Brief 1: Change "locality" to "site" in the rows describing pressed plant sheets, keeping everything else the same, and leave out the pictures.

Supplied text:
Let's consider the following example taken from C# Pocket Reference by Joseph Albahari.

Statements in C# execute sequentially and are terminated by a semicolon.

Why is the semicolon in singular form while there are some C# statements in the context? In my thinking, there must be one to one correspondence between a statement and a semicolon, so the semicolon must be in plural form. But if we do like this, the meaning becomes unclear if there is no code snippet provided.

Another example for those who does not know C#:

Visitors who come to my office must bring a cup to drink.

The speaker wants to say each visitor must bring one and only one cup; no more than one cup is allowed for a single visitor. But, one might think there is only one cup used in rotation among all visitors.

If we rephrase like the following,

Visitors who come to my office must bring cups to drink.

then the speaker's intent might be unclear as well.

So, how does one handle this kind of problem?

  • Try this: Every statement in C# execute sequentially and is terminated by one semicolon.
    – user19148
    Apr 28, 2012 at 19:51
  • Actually I can rephrase the first example as "Statements in C# execute sequentially and each is terminated by a semicolon". But I am still curious why there are many books still used the confusing pattern. :D Apr 28, 2012 at 19:55
  • Why not "Statements in C# execute sequentially and each and every is terminated by a semicolon."? In this way you can give more emphasis.

Brief 2: Write what comes next in the discussion of whether "a semicolon" should be singular or plural, starting after its last comment.

Items:
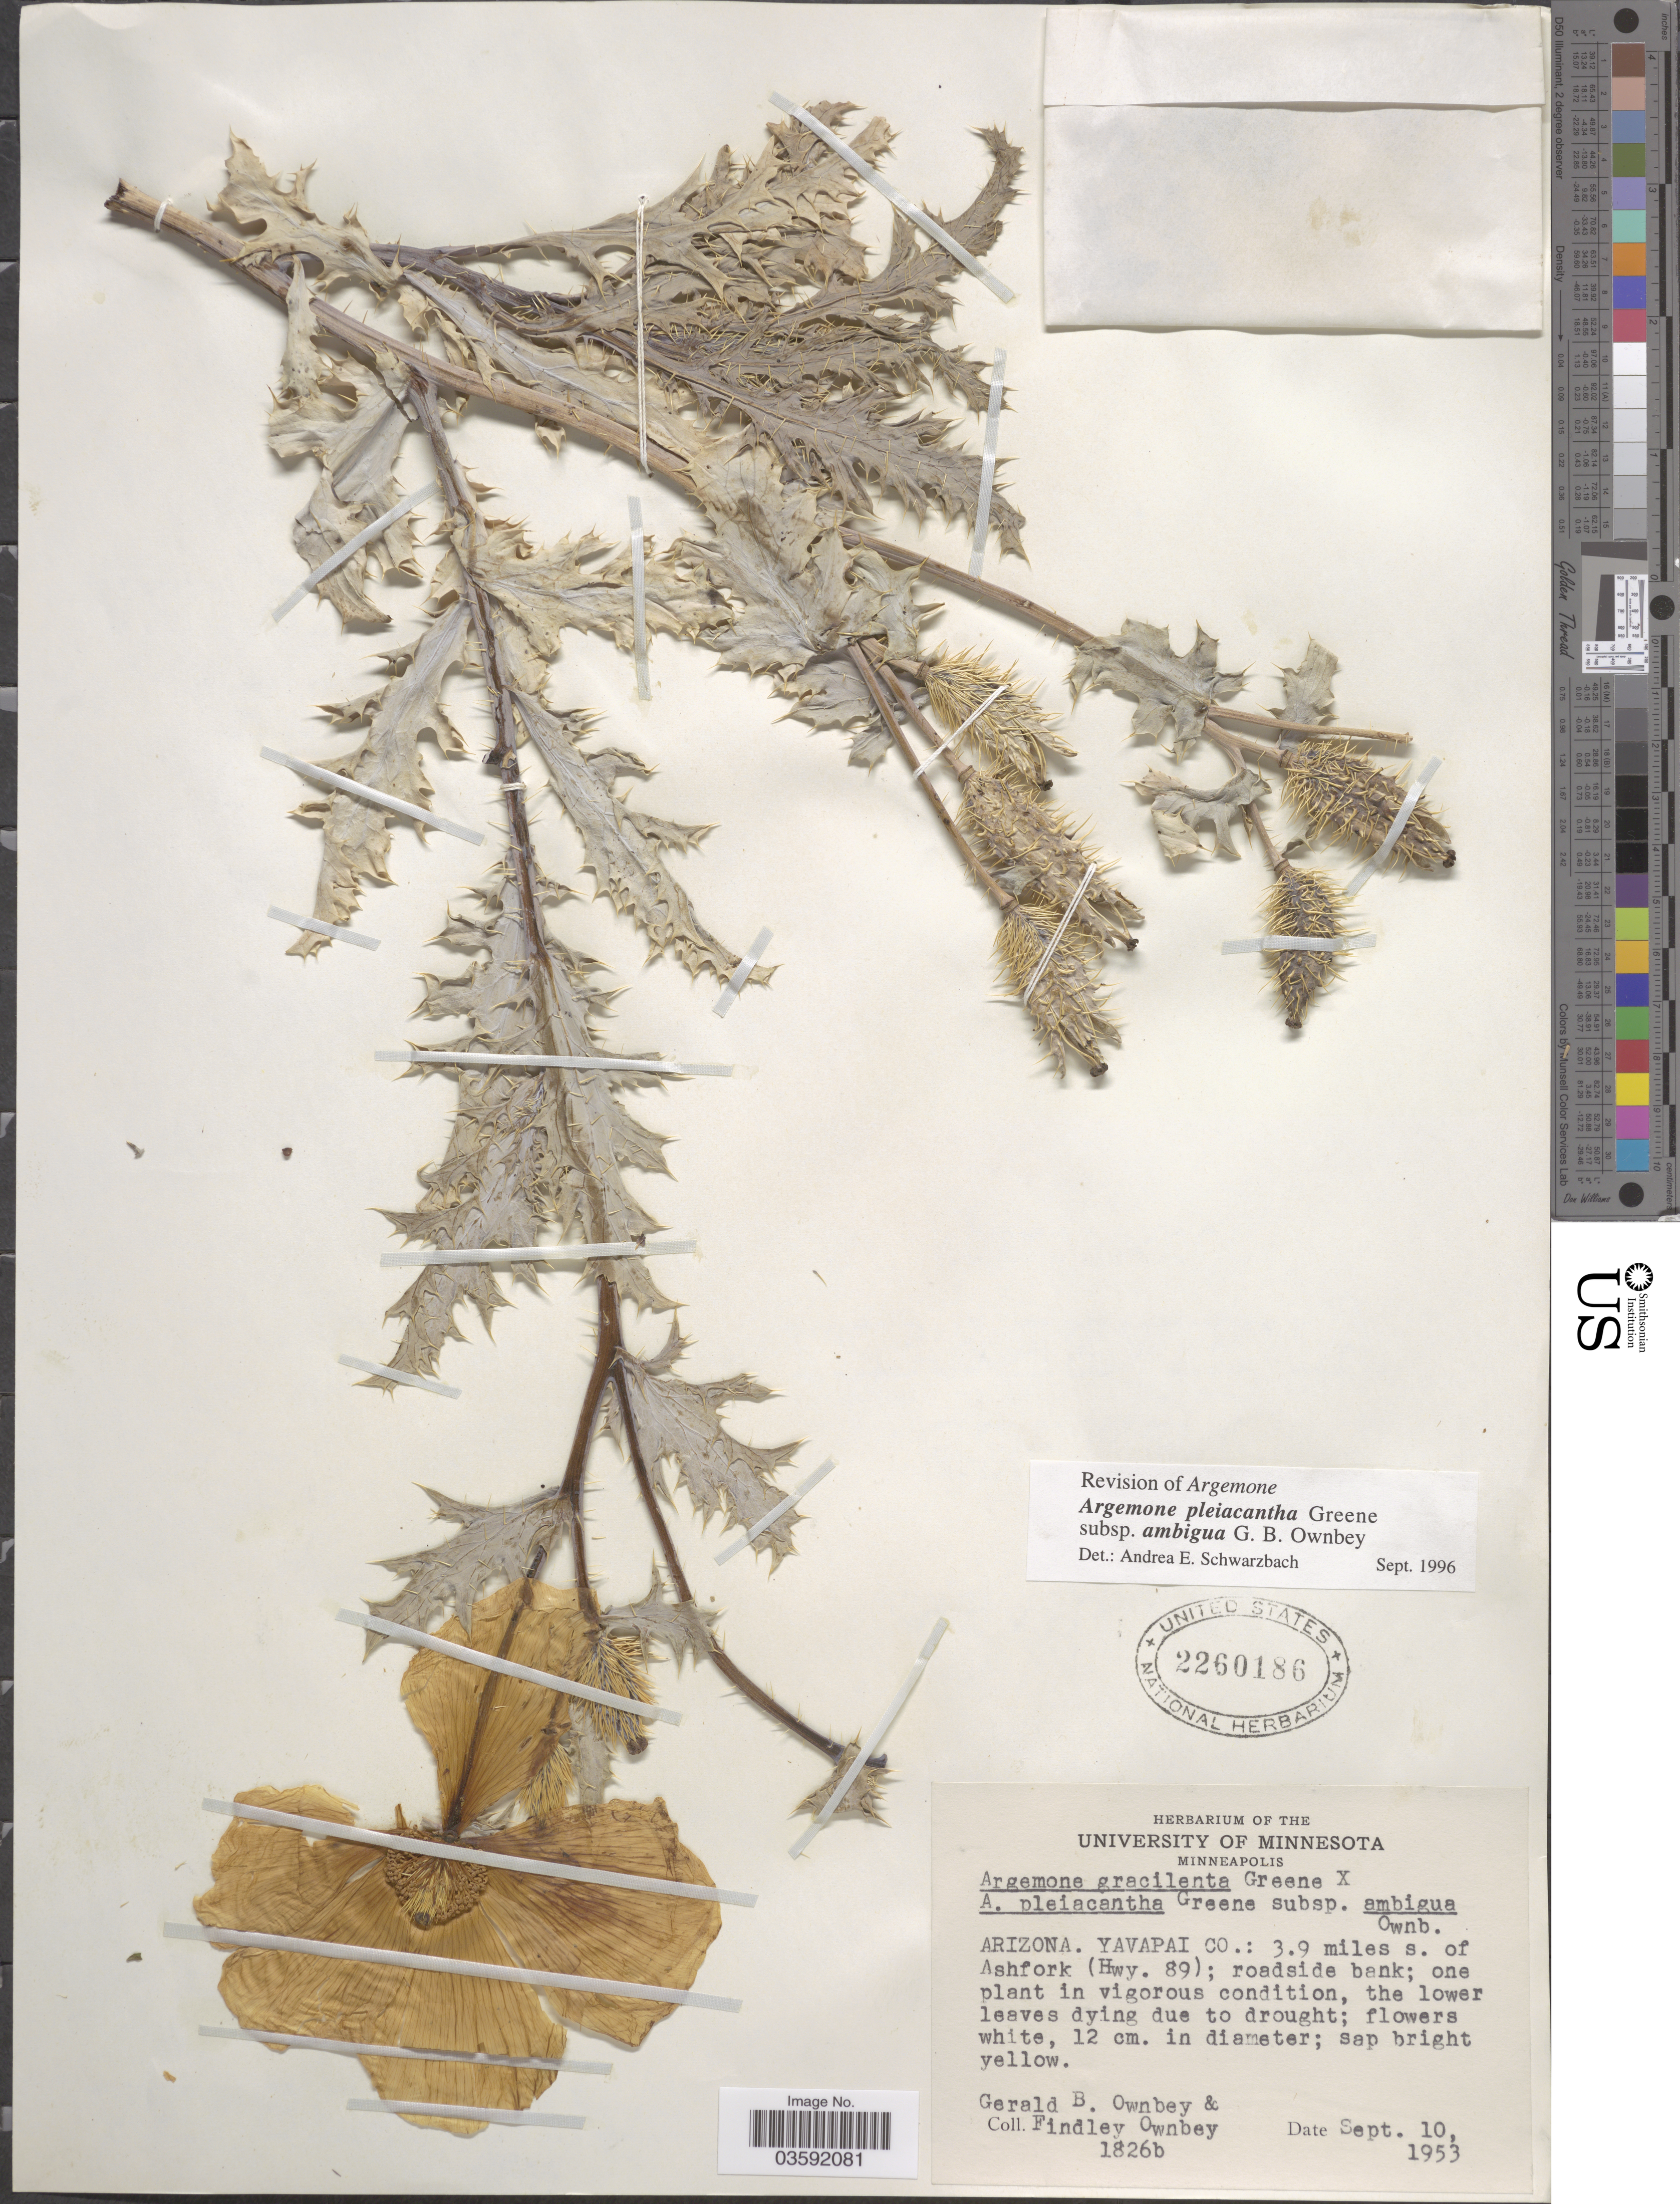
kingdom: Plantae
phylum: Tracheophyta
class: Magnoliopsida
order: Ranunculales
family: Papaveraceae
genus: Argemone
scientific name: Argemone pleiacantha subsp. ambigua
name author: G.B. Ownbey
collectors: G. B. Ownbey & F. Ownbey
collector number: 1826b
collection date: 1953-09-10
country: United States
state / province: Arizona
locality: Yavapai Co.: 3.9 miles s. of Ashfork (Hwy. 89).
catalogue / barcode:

Written answer 1:
kingdom: Plantae
phylum: Tracheophyta
class: Magnoliopsida
order: Ranunculales
family: Papaveraceae
genus: Argemone
scientific name: Argemone pleiacantha subsp. ambigua
name author: G.B. Ownbey
collectors: G. B. Ownbey & F. Ownbey
collector number: 1826b
collection date: 1953-09-10
country: United States
state / province: Arizona
site: Yavapai Co.: 3.9 miles s. of Ashfork (Hwy. 89).
catalogue / barcode:

Written answer 2:
    – user19148
    Apr 28, 2012 at 20:02
  • @Carlo_R.: Using "each and every" sounds awkward and excessive. Apr 28, 2012 at 20:04
  • Does using the singular make sense to me because in all the cases we're using (statements, dogs, concerts, cars) the item we're trying to apply to the mass can only make sense if it's a one-to-one relation? As in, you can't really put more than one leash on a dog, or two semicolons on a statement. The cups example is a bit more borderline because a visitor could bring multiple cups, but as soon as 'to drink' is inserted, then it again goes to the one-to-one relation situation. (I could handwave this as an answer if that helps any better..)
    – tanantish
    Apr 28, 2012 at 20:45

3 Answers 3


You've run afoul of the Plural Generic Noun Phrase, which is one of the variants of Generic reference in English.

It would be possible and allowable to use semicolons instead of a semicolon; but probably the singular is preferable because there is precisely one semicolon per statement, at precisely the same place in each case.

However, a better strategy would be to use the Indefinite Generic Noun Phrase a statement in C#, which is generic, and distributive, and also singular, so that the example would be

A statement in C# executes sequentially and is terminated by a semicolon.

This is better because indefinite generics are used to indicate definitional properties, and that's what's at issue here.

  • 5
    While this is generally good advice, in this case you run afoul of the fact that a single statement cannot by itself execute sequentially. Only a list of statements can execute sequentially. As suggested in the comments above: Statements in C# execute sequentially, and each is terminated by a semicolon. Apr 28, 2012 at 20:45
  • 1
    Somewhat confusingly, perhaps, if you were to put two semicolons after a C/C++/C# statement, you still wouldn't be breaking the rule. According to the language definition(s), doing this automatically creates a "null statement" between the semicolons. Apr 28, 2012 at 20:47
  • Wow I'm going to have to read that entire dissertation now
    – Claudiu
    Sep 27, 2014 at 16:43

I think you're erring on the side of rigid application of rules over clarity.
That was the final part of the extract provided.